# Distribution

`X3m.System` is built for clusters. The same `X3m.System.Dispatcher.dispatch/2` call
works whether the service runs on the local node or a remote one — discovery and the
remote call are handled for you. This guide covers how nodes find each other's
services, how a provider is chosen, and how to forward work to a specific node.

## How discovery works

When a router calls `register_services/0`, its **public** services are announced to the
other connected nodes, and nodes exchange their service maps as they join and leave the
cluster. The dispatcher asks this registry which nodes offer `message.service_name`:

- a **local** provider is invoked directly in a supervised task;
- a **remote** provider is invoked over `:rpc`, and the provider sends the reply
  straight back to the caller's process.

If no node offers the service, the response is `{:service_unavailable, service_name}`.

## Public vs private services

In a router, choose how widely a service is advertised:

```elixir
defmodule MyApp.Router do
  use X3m.System.Router

  service :open_account, MyApp.Accounts.MessageHandler    # public: announced cluster-wide
  servicep :rebuild_projection, MyApp.Projections          # private: local node only

  def authorize(_), do: :ok
end
```

Public services (`service`) participate in cluster discovery, so any node can dispatch
to them. Private services (`servicep`) are only callable on the node that registered
them and are never advertised to peers — useful for node-local maintenance work.

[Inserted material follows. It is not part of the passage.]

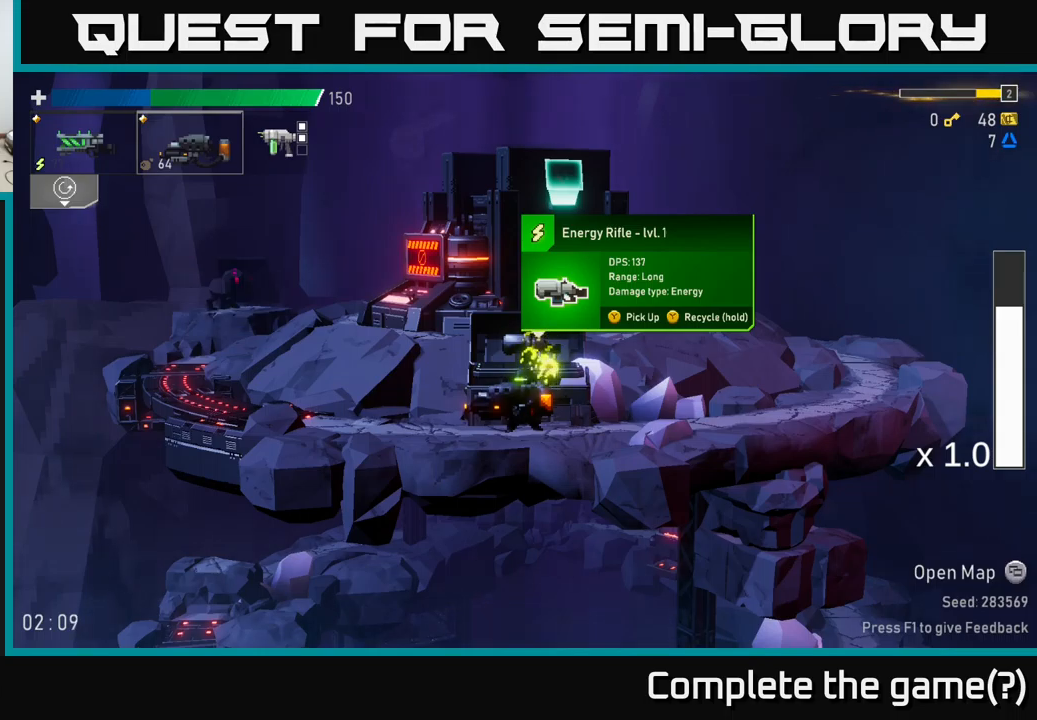
{"buttons": [], "left_stick": "center", "right_stick": "center", "events": []}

## Choosing the node: forwarding to where the aggregate lives

When several nodes can host the same aggregate, you usually want a command to run on the
node where that aggregate is already in memory, rather than spinning it up elsewhere.
The router's `choose_node/1` callback decides this. It defaults to `:local`; override it
to return the `node()` that should handle the message:

```elixir
defmodule MyApp.Router do
  use X3m.System.Router

  service :deposit, MyApp.Accounts.MessageHandler

  def authorize(_), do: :ok

  # Look the aggregate up in a distributed registry (e.g. Horde) and run the command
  # on the node that currently owns it.
  def choose_node(%X3m.System.Message{raw_request: %{"account_id" => id}}) do
    case Horde.Registry.lookup(MyApp.AggregateRegistry, id) do
      [{_pid, node}] -> node
      _ -> :local
    end
  end

  def choose_node(_message), do: :local
end
```

When `choose_node/1` returns a remote node, the router forwards the call there; that
node runs the handler and replies **directly** to the original caller — the response
does not hop back through the node that received the request.

```mermaid
sequenceDiagram
  participant Caller
  participant R1 as Router (receiving node)
  participant R2 as Router (owner node)
  participant H as Service handler
  Caller->>R1: dispatch(message)
  R1->>R1: choose_node/1 -> owner node
  R1->>R2: _invoke via rpc (forward)
  R2->>H: invoke service function
  H-->>R2: {:reply, message}
  R2-->>Caller: send to message.reply_to (directly, not via R1)
```

## Asking for another node

Sometimes a node accepts a call but then realises it can't serve it (for example, a
quorum isn't met). It can tell the dispatcher to try a different provider by responding
with `{:error, {:try_another_node, reason}}`:

```elixir
def deposit(%X3m.System.Message{} = msg) do
  if quorum_met?() do
    {:reply, handle(msg)}
  else
    {:reply, X3m.System.Message.error(msg, {:try_another_node, :quorum_not_met})}
  end
end
```

The dispatcher then tries the next node offering the service. If every provider asks to
try another node, the response becomes `{:error, {:no_nodes_available, nodes}}`, where
`nodes` lists each node and the reason it gave.

## Logging across nodes

By default a router ensures that log output produced while handling a *remote* call
stays on the node doing the work, rather than leaking into the caller's stdout. When
driving services from an `iex` session it can be handy to see that output locally —
pass `ensure_local_logging?: false`:

```elixir
defmodule MyApp.Router do
  use X3m.System.Router, ensure_local_logging?: false
  # ...
end
```

## Calling one service from another

Services frequently call other services. Build the child message with
`X3m.System.Message.new_caused_by/3` so correlation and causation ids are preserved
across the hop, then dispatch as usual:

```elixir
:get_owner_details
|> X3m.System.Message.new_caused_by(msg, raw_request: %{"owner_id" => owner_id})
|> X3m.System.Dispatcher.dispatch()
```

This works the same whether the target service is local or on another node.